Collection entries

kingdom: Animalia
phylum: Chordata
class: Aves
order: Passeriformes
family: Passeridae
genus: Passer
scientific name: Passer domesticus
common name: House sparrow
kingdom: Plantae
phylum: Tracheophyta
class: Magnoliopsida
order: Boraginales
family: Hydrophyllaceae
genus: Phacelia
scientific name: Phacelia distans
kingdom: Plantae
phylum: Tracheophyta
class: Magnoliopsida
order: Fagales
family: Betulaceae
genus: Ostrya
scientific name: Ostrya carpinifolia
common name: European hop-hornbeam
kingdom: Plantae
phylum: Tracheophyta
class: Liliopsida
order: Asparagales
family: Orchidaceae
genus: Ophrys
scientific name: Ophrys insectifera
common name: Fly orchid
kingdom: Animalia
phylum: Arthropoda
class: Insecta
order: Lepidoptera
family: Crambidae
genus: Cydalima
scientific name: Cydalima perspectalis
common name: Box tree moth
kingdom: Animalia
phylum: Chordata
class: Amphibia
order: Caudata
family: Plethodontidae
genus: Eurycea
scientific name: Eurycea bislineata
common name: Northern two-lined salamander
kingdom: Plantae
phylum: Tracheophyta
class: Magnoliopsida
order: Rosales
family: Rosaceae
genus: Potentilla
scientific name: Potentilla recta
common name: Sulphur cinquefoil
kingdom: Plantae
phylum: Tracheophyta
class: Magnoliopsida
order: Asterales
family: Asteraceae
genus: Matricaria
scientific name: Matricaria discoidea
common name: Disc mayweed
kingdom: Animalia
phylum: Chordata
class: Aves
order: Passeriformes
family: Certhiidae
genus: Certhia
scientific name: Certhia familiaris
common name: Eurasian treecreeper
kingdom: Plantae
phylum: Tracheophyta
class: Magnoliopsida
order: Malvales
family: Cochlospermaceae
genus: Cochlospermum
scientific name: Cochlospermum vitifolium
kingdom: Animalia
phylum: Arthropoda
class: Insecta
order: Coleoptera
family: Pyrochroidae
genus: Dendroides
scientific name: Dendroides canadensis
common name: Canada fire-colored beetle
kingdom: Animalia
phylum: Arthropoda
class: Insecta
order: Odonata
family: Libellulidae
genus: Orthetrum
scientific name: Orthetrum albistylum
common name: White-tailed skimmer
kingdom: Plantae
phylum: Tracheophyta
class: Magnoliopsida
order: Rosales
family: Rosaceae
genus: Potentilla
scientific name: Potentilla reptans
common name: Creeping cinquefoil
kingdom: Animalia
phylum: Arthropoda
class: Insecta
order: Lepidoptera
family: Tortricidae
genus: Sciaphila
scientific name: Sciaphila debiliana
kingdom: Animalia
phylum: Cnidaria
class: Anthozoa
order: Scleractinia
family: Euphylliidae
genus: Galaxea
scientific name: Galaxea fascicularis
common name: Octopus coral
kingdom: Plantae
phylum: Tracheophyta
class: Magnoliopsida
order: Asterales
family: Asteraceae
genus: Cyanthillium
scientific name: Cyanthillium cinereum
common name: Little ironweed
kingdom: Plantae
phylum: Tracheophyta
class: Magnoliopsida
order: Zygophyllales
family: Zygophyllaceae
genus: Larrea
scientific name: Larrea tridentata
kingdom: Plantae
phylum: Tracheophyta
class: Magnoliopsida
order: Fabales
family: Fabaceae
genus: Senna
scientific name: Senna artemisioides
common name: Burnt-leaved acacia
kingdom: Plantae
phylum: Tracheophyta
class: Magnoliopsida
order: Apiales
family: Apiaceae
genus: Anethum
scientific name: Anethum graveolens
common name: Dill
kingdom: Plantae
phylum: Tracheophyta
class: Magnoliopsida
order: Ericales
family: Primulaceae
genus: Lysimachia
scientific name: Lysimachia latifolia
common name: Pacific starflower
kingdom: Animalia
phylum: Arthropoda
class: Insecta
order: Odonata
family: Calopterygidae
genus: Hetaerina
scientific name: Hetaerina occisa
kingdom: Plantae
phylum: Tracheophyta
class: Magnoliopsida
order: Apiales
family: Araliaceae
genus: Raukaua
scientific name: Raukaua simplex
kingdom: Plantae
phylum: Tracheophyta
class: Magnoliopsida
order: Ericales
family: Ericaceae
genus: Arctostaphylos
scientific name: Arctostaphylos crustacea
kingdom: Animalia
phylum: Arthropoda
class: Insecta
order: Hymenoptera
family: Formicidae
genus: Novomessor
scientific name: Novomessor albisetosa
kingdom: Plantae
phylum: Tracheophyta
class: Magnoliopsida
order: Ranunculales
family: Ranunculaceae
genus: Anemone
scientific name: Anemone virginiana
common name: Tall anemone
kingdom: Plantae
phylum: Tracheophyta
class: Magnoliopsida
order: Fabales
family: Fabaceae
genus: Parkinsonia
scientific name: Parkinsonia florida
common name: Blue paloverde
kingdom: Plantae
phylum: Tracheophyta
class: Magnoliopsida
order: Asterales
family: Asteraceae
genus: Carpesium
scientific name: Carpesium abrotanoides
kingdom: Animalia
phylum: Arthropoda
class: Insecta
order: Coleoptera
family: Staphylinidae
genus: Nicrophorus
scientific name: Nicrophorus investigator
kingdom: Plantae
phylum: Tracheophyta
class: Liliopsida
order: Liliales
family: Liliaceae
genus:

WHAT THIS TASK INVOLVES
Please write out every one of the lines above, copying each one word for word.

RESULT OF THIS TASK
kingdom: Animalia
phylum: Chordata
class: Aves
order: Passeriformes
family: Passeridae
genus: Passer
scientific name: Passer domesticus
common name: House sparrow
kingdom: Plantae
phylum: Tracheophyta
class: Magnoliopsida
order: Boraginales
family: Hydrophyllaceae
genus: Phacelia
scientific name: Phacelia distans
kingdom: Plantae
phylum: Tracheophyta
class: Magnoliopsida
order: Fagales
family: Betulaceae
genus: Ostrya
scientific name: Ostrya carpinifolia
common name: European hop-hornbeam
kingdom: Plantae
phylum: Tracheophyta
class: Liliopsida
order: Asparagales
family: Orchidaceae
genus: Ophrys
scientific name: Ophrys insectifera
common name: Fly orchid
kingdom: Animalia
phylum: Arthropoda
class: Insecta
order: Lepidoptera
family: Crambidae
genus: Cydalima
scientific name: Cydalima perspectalis
common name: Box tree moth
kingdom: Animalia
phylum: Chordata
class: Amphibia
order: Caudata
family: Plethodontidae
genus: Eurycea
scientific name: Eurycea bislineata
common name: Northern two-lined salamander
kingdom: Plantae
phylum: Tracheophyta
class: Magnoliopsida
order: Rosales
family: Rosaceae
genus: Potentilla
scientific name: Potentilla recta
common name: Sulphur cinquefoil
kingdom: Plantae
phylum: Tracheophyta
class: Magnoliopsida
order: Asterales
family: Asteraceae
genus: Matricaria
scientific name: Matricaria discoidea
common name: Disc mayweed
kingdom: Animalia
phylum: Chordata
class: Aves
order: Passeriformes
family: Certhiidae
genus: Certhia
scientific name: Certhia familiaris
common name: Eurasian treecreeper
kingdom: Plantae
phylum: Tracheophyta
class: Magnoliopsida
order: Malvales
family: Cochlospermaceae
genus: Cochlospermum
scientific name: Cochlospermum vitifolium
kingdom: Animalia
phylum: Arthropoda
class: Insecta
order: Coleoptera
family: Pyrochroidae
genus: Dendroides
scientific name: Dendroides canadensis
common name: Canada fire-colored beetle
kingdom: Animalia
phylum: Arthropoda
class: Insecta
order: Odonata
family: Libellulidae
genus: Orthetrum
scientific name: Orthetrum albistylum
common name: White-tailed skimmer
kingdom: Plantae
phylum: Tracheophyta
class: Magnoliopsida
order: Rosales
family: Rosaceae
genus: Potentilla
scientific name: Potentilla reptans
common name: Creeping cinquefoil
kingdom: Animalia
phylum: Arthropoda
class: Insecta
order: Lepidoptera
family: Tortricidae
genus: Sciaphila
scientific name: Sciaphila debiliana
kingdom: Animalia
phylum: Cnidaria
class: Anthozoa
order: Scleractinia
family: Euphylliidae
genus: Galaxea
scientific name: Galaxea fascicularis
common name: Octopus coral
kingdom: Plantae
phylum: Tracheophyta
class: Magnoliopsida
order: Asterales
family: Asteraceae
genus: Cyanthillium
scientific name: Cyanthillium cinereum
common name: Little ironweed
kingdom: Plantae
phylum: Tracheophyta
class: Magnoliopsida
order: Zygophyllales
family: Zygophyllaceae
genus: Larrea
scientific name: Larrea tridentata
kingdom: Plantae
phylum: Tracheophyta
class: Magnoliopsida
order: Fabales
family: Fabaceae
genus: Senna
scientific name: Senna artemisioides
common name: Burnt-leaved acacia
kingdom: Plantae
phylum: Tracheophyta
class: Magnoliopsida
order: Apiales
family: Apiaceae
genus: Anethum
scientific name: Anethum graveolens
common name: Dill
kingdom: Plantae
phylum: Tracheophyta
class: Magnoliopsida
order: Ericales
family: Primulaceae
genus: Lysimachia
scientific name: Lysimachia latifolia
common name: Pacific starflower
kingdom: Animalia
phylum: Arthropoda
class: Insecta
order: Odonata
family: Calopterygidae
genus: Hetaerina
scientific name: Hetaerina occisa
kingdom: Plantae
phylum: Tracheophyta
class: Magnoliopsida
order: Apiales
family: Araliaceae
genus: Raukaua
scientific name: Raukaua simplex
kingdom: Plantae
phylum: Tracheophyta
class: Magnoliopsida
order: Ericales
family: Ericaceae
genus: Arctostaphylos
scientific name: Arctostaphylos crustacea
kingdom: Animalia
phylum: Arthropoda
class: Insecta
order: Hymenoptera
family: Formicidae
genus: Novomessor
scientific name: Novomessor albisetosa
kingdom: Plantae
phylum: Tracheophyta
class: Magnoliopsida
order: Ranunculales
family: Ranunculaceae
genus: Anemone
scientific name: Anemone virginiana
common name: Tall anemone
kingdom: Plantae
phylum: Tracheophyta
class: Magnoliopsida
order: Fabales
family: Fabaceae
genus: Parkinsonia
scientific name: Parkinsonia florida
common name: Blue paloverde
kingdom: Plantae
phylum: Tracheophyta
class: Magnoliopsida
order: Asterales
family: Asteraceae
genus: Carpesium
scientific name: Carpesium abrotanoides
kingdom: Animalia
phylum: Arthropoda
class: Insecta
order: Coleoptera
family: Staphylinidae
genus: Nicrophorus
scientific name: Nicrophorus investigator
kingdom: Plantae
phylum: Tracheophyta
class: Liliopsida
order: Liliales
family: Liliaceae
genus:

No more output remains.